Por não terem memória imunológica para resistir às mais simples gripes, esses povos originários correm risco de serem dizimados caso o coronavírus se espalhe por suas aldeias.

No documento apresentado na última reunião pelo coronel Cláudio Saturnino, do Gabinete de Segurança Institucional (GSI), também são questionadas a inclusão de barreiras sanitárias que já estariam em funcionamento nos locais conhecidos como Jaquirana (aldeias Soles e Lobo), rio Itaquaí (Massapê) e rio Ituí (Marubo). “Além delas não existirem ainda nos causa desconforto entender o porquê da escolha desses locais”, diz trecho do documento ao qual O GLOBO teve acesso.

“Não há hoje qualquer ação organizada em campo pelo Governo de Barreiras Sanitárias de fato nos rios Jaquirana, Ituí e Itaquá como afirma a minuta”.

Maquiagem nas bases

Os especialistas apontam incoerências no conceito básico do que é, de fato, uma barreira sanitária compreendida pelas autoridades. Eles questionam a tentativa do governo de maquiar as Bases de Proteção Etnoambiental (Bapes) existentes na região para transformá-las em barreiras sanitárias, que muito além das Bapes criadas para monitoramento e fiscalização, as novas instalações teriam que adotar diversos protocolos de conduta para prevenir riscos de contaminação e disseminação de doenças, como a Covid-19.

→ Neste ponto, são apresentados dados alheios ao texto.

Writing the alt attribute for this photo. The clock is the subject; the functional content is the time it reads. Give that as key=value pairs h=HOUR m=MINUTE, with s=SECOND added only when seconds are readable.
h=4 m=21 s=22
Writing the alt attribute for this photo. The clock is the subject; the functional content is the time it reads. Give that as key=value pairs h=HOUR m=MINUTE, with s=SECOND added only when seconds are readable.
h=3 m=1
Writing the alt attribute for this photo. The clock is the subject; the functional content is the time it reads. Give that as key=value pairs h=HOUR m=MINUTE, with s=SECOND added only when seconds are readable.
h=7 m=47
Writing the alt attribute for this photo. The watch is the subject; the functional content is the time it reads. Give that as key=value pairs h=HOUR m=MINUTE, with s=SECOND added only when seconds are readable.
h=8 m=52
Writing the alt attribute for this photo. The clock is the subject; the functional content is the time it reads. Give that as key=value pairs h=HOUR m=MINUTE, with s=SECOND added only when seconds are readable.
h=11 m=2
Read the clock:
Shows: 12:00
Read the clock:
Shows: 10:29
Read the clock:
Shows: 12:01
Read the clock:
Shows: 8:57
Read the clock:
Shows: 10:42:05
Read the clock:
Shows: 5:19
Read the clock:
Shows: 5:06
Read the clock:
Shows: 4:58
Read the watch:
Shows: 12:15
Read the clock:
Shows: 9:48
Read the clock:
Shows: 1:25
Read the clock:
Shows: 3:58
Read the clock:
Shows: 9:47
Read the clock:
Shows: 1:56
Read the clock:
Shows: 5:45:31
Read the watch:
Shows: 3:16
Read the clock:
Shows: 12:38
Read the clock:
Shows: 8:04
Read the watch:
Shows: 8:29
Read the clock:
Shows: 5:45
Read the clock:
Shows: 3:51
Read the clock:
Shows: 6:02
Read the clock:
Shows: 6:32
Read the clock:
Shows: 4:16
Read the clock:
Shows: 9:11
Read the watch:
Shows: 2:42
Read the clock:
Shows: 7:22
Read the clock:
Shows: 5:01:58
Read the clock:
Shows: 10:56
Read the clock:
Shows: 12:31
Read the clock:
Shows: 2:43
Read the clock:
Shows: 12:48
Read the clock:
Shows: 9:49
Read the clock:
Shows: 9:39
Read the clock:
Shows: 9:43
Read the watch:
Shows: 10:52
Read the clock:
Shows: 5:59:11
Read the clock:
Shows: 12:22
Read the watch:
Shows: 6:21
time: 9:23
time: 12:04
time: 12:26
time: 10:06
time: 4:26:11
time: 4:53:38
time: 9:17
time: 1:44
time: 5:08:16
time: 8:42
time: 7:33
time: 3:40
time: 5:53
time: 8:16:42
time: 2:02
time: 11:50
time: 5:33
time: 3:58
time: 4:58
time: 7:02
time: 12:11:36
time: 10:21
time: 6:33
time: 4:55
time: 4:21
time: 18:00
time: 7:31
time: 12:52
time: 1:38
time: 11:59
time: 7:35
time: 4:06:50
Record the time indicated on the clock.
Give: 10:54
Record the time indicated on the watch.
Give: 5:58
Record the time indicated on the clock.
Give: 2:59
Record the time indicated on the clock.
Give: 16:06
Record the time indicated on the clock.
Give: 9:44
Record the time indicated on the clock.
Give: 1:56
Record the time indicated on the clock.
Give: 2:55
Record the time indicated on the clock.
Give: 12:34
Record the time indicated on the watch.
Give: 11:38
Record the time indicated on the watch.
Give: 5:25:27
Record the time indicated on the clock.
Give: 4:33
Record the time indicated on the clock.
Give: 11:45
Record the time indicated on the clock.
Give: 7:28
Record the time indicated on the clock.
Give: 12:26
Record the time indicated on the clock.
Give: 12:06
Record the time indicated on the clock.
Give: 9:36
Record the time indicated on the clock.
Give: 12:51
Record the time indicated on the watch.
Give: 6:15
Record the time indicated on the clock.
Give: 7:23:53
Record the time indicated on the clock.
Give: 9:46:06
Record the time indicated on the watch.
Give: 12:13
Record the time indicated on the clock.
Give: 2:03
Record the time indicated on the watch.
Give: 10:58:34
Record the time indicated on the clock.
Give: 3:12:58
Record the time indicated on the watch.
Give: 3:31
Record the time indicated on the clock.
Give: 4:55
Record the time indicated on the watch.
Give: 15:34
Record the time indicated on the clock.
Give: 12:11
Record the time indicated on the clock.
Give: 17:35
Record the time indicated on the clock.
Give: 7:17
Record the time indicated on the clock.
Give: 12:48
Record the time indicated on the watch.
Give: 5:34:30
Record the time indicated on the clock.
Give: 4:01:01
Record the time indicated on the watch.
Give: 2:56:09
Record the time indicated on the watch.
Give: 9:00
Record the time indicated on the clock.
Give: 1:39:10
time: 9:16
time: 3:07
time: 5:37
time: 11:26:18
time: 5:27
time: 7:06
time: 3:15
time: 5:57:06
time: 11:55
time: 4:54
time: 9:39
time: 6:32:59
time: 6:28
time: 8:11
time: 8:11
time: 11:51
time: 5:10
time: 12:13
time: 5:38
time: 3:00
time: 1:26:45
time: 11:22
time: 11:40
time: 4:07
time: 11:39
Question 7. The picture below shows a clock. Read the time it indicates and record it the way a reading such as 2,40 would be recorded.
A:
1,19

De acordo os médicos Erik Jennings e Douglas Rodrigues, que compõem a Sala de Situação ao lado dos indigenistas Carolina Santana, Fabricio Amorim e Leonardo Lenin, as Bapes até podem ser usadas como uma barreira física, mas não podem ser confundidas com barreias sanitárias, além do que elas não existem em quantidade suficiente para impedir a contaminação em terras com a presença de povos isolados e de recente contato.

“Barreiras sanitárias requerem uma série de práticas e protocolos, equipamentos, estratégias de trabalho e objetivo relativamente distintos das Bapes. Considerá-las, automaticamente como barreira sanitária/epidemiológicas não irá conter o avanço do novo coronavírus, portanto amplia-se a possibilidade de transmissão e mortes em massa dos povos indígenas isolados”, afirmam.

O documento do governo comete ainda um erro de localização ao citar a existência de uma Bape no rio Quixito e de um ponto de quarentena no mesmo rio, porém, O GLOBO confirmou com um servidor da Funai que conhece a região que esta base já foi até desativada, mas mesmo assim consta com uma das “barreiras sanitárias” já em funcionamento pelo GSI.

A proposta do governo foi apresentada nas duas últimas reuniões da Sala de Situação das quais participaram representantes da Fundação Nacional do Índio (Funai), da Secretaria Especial de Saúde Indígena (Sesai) , da Procuradoria-Geral da República (PGR), Defensoria Pública da União (DPU) e da Articulação dos Povos Indígenas do Brasil (Apib). O documento com a análise dos especialista foi enviado pela Apib à Sala de Situação. Procurada, a AGU ainda não se manifestou.

Localizada no oeste do Amazonas, na fronteira com o Peru, a Terra Indígena Vale do Javari é considerada a área de maior concentração de povos isolados do mundo. Seu processo de demarcação foi finalizado no governo Fernando Henrique Cardoso, em 2001, e possui uma extensão territorial equivalente a quase dois estados do Rio de Janeiro (85,4 mil km²). É considerada a segunda maior demarcação depois da Terra Yanomami (96, 6 mil km²), homologada em 1992, pelo ex-presidente Fernando Collor.